In the records below, find each line containing the word "products" and copy it.

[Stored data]

::::

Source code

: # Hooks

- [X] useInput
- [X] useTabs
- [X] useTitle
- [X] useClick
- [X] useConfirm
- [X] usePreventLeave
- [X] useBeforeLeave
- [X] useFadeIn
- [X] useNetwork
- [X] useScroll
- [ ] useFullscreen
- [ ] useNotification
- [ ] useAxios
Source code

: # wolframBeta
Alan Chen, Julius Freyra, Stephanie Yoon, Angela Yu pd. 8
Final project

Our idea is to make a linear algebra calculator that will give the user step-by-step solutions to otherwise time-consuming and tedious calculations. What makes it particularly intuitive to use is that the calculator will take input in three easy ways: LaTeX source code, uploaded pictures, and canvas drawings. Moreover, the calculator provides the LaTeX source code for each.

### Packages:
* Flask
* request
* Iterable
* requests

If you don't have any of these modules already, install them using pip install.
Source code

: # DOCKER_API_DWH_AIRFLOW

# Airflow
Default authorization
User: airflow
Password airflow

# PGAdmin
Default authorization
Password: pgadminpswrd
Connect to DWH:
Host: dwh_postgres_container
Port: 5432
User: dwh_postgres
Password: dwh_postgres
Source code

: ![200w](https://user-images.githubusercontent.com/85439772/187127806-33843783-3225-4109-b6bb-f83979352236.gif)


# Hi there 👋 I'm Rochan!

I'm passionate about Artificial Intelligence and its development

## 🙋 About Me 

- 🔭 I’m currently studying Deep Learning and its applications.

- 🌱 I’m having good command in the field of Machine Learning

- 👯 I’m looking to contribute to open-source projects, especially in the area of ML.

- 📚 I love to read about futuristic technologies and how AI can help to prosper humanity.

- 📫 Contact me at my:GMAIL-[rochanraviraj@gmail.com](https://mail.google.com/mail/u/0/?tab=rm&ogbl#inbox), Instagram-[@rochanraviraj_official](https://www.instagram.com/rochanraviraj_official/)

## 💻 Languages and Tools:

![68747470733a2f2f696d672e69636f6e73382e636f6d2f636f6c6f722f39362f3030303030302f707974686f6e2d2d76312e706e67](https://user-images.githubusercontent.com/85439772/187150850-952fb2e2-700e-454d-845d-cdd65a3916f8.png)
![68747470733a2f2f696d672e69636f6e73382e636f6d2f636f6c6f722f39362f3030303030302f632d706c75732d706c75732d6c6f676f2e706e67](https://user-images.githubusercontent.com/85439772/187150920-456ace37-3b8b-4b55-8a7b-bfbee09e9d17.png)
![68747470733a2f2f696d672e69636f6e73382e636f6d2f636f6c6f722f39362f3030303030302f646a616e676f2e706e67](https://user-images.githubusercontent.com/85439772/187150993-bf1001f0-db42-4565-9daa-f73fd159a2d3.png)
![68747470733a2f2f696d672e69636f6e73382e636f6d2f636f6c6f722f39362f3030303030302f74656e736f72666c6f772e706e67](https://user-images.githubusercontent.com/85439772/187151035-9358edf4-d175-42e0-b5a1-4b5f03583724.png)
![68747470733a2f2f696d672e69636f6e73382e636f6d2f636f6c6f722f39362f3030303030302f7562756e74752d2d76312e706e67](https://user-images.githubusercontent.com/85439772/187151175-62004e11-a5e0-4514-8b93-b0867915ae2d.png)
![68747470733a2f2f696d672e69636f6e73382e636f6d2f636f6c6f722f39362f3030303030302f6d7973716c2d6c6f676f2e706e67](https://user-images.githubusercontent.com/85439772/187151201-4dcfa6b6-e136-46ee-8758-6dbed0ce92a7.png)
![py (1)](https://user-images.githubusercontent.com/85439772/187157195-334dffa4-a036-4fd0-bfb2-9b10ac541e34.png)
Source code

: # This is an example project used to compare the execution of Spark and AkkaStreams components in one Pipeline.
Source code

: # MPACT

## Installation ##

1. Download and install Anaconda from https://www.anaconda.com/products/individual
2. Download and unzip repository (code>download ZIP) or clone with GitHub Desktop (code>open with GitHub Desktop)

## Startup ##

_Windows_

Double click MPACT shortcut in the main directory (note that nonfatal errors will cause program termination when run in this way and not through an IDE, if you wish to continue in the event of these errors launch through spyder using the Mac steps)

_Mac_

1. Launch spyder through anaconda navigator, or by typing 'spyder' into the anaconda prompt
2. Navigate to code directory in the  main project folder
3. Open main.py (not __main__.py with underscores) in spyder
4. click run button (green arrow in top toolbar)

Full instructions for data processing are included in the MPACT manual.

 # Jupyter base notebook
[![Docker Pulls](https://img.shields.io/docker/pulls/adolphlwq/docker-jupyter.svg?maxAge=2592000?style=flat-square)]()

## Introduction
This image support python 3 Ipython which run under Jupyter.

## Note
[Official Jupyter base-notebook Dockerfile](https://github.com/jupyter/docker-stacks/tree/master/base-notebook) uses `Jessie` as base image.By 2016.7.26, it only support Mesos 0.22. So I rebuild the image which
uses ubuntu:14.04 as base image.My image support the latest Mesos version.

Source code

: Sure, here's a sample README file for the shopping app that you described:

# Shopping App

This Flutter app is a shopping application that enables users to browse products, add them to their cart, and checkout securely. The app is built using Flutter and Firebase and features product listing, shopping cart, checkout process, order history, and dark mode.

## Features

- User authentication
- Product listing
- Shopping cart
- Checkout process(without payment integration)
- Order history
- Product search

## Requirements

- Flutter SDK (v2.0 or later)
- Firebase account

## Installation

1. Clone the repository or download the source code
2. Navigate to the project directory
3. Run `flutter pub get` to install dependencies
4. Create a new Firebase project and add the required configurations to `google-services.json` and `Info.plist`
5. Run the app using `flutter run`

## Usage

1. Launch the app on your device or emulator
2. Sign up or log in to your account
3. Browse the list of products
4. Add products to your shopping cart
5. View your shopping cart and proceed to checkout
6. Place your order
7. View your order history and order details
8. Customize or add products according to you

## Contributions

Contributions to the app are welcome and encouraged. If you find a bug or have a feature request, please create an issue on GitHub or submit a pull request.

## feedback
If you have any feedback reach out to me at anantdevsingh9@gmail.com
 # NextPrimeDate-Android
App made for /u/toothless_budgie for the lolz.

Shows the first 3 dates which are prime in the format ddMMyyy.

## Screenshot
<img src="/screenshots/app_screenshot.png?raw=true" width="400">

::::

SOLUTION TO THIS TASK ->
1. Download and install Anaconda from https://www.anaconda.com/products/individual
This Flutter app is a shopping application that enables users to browse products, add them to their cart, and checkout securely. The app is built using Flutter and Firebase and features product listing, shopping cart, checkout process, order history, and dark mode.
3. Browse the list of products
4. Add products to your shopping cart
8. Customize or add products according to you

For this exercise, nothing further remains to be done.